Hydrogen is integral to the EU’s roadmap towards achieving climate neutrality by 2050. CO2-intensive sectors in particular, such as manufacturing, can harness H2 to make a tangible contribution towards reducing emissions – particularly if the hydrogen is produced sustainably with renewable energy. According to think tank Agora Energiewende, industrial H2 demand in the EU’s 27 member states could hit 270 terawatt hours (TWh) by 2050 – a move that would make a well-developed infrastructure indispensable for meeting demand. In their recent report titled “No-regret hydrogen: Charting early steps for H₂ infrastructure in Europe” the experts at Agora Energiewende, in collaboration with British consultancy firm AFRY Management Consulting, have identified four European regions with particularly favourable conditions.
The aim of their analysis is not simply to identify suitable starting points for the European hydrogen network. By focussing on sectors for which high demand is anticipated in the coming years, the authors hope to reduce the risk of an oversized infrastructure at market launch. The experts believe that green hydrogen will only come to replace fossil fuels in the late-2020s. They therefore recommend prioritising targeted investments in areas with promising conditions.
With this in mind, the report has assessed various implications of a “no-regret” supply, which is focussed on demand in the early phases of the hydrogen economy. Industrial clusters, acting as centres of demand for fuel, take centre stage here. The steel industry, in particular, but also chemical production plants and refineries are likely to be amongst the biggest consumers moving forward.
As proximity to renewable capacities also plays an important part in ensuring manufacturing plants receive their supply of green H2, the experts have also considered the potential for wind and solar.
While wind power clearly reigns king in northern and central Europe, energy supply in southern countries is more focussed on solar.

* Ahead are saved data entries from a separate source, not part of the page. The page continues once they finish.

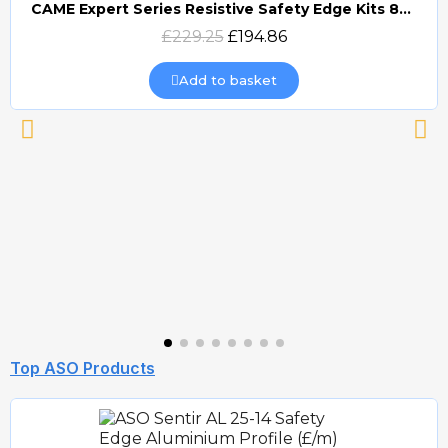
CAME Expert Series Resistive Safety Edge Kits 8K2 (EDG)
Quick view
£229.25
£194.86
Add to basket
Top ASO Products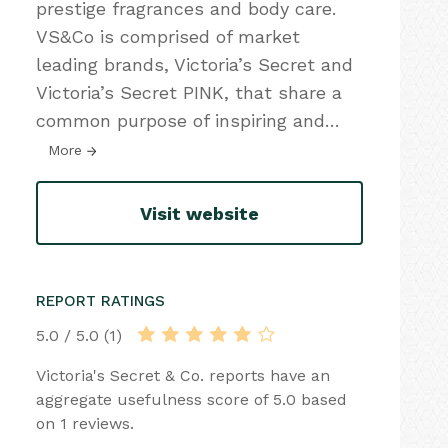
prestige fragrances and body care.
VS&Co is comprised of market
leading brands, Victoria’s Secret and
Victoria’s Secret PINK, that share a
common purpose of inspiring and
…
More
Visit website
REPORT RATINGS
5.0 / 5.0 (1)
Victoria's Secret & Co. reports have an
aggregate usefulness score of 5.0 based
on 1 reviews.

In both cases, however, off-grid hydrogen production is then affected by fluctuations: when there is no wind and the sun is not shining, electrolysers risk suffering a shortage of power. This makes nearby storage solutions such as salt caverns necessary to secure production. Transport options including converted natural gas pipelines are another benchmark of the report.

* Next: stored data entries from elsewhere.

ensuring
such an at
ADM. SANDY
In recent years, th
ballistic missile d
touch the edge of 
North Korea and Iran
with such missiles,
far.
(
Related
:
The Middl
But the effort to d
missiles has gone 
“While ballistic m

A grand total of four areas across Europe meet all these criteria. A broad strip along the German North Sea coast via the Benelux countries to France, a large part of the Spanish Mediterranean coast, an expanse between southwestern Poland and Lithuania, and an area in southeastern Europe stretching from eastern Greece to Romania all fit the bill. According to the authors, these areas should be given particular focus when building a hydrogen economy, recommending the regions to investors as robust “no-regret” corridors.
The study shies away from envisaging a pan-European network for now. However, if demand in sectors such as energy, aviation and shipping were to increase in future, this would make a convincing case for additional pipelines – after all, various scenarios envisage demand of up to 2000 TWh in 2050 across all sectors within the EU.